Why Django fit this problem

Django was useful because the product was not only AI. It needed normal application features: authentication, saved documents, chat sessions, pagination, filters, admin inspectability, migrations, and custom API errors. DRF made those pieces straightforward, so most of the effort could go into the regulatory workflow.

The document index is a good example. A single endpoint supports search across title, filename, category, summary, and source fields; category filtering; embedded and summary status filters; saved-document filters; file type filters; recent windows; upload year ranges; sorting; pagination; and facet metadata. That sounds like a lot, but it is mostly composable queryset work.
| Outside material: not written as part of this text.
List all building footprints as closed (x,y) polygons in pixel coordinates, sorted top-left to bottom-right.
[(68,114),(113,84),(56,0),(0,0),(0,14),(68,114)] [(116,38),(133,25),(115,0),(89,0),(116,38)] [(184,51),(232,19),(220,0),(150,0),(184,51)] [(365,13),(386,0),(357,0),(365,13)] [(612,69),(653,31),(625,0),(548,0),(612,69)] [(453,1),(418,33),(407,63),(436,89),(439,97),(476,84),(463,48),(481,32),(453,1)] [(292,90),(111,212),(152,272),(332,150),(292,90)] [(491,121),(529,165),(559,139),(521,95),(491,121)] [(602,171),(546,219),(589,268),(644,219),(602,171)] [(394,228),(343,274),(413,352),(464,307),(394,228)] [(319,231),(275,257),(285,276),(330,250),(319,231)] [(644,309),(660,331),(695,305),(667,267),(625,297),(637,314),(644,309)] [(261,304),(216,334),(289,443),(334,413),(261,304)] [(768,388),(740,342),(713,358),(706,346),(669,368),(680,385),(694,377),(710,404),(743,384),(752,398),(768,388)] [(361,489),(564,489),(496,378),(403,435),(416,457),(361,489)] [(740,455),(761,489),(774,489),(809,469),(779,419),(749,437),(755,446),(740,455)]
The tradeoff is that the first version uses pragmatic search rather than a dedicated full-text search stack. For an MVP, icontains filters and structured metadata were enough. If the document library grows or query quality becomes the bottleneck, PostgreSQL full-text search or trigram indexes would be the natural next step. The important thing is that the API shape already treats document discovery as a structured backend responsibility.

Product lessons

The main product lesson was that citations are not decoration. In a regulatory tool, the source link is part of the answer. Every retrieved chunk carries source metadata, and saved AI messages persist the source_urls used for an answer. That lets the frontend show where the answer came from after the stream finishes.

The second lesson was that chat history needs boundaries. Follow-up questions are rewritten into standalone questions before retrieval, but the system still answers only from retrieved context and structured document facts. That keeps conversational convenience without turning previous model output into a trusted source.

The third lesson was operational: a free-tier AI stack can work if you design for its limits. Birr AI uses Groq for generation, Gemini for embeddings, GitHub Actions for scheduled ingestion, and Supabase for identity. That pushed the backend toward simple, observable mechanisms: management commands, durable database state, and no unnecessary worker infrastructure.

The result is a project that taught me to treat Django as more than an API wrapper around an LLM. It is the control plane: it owns identity, source lineage, durable state, permissions, and the deterministic parts of the reasoning pipeline. The AI layer is more useful precisely because it is not responsible for everything.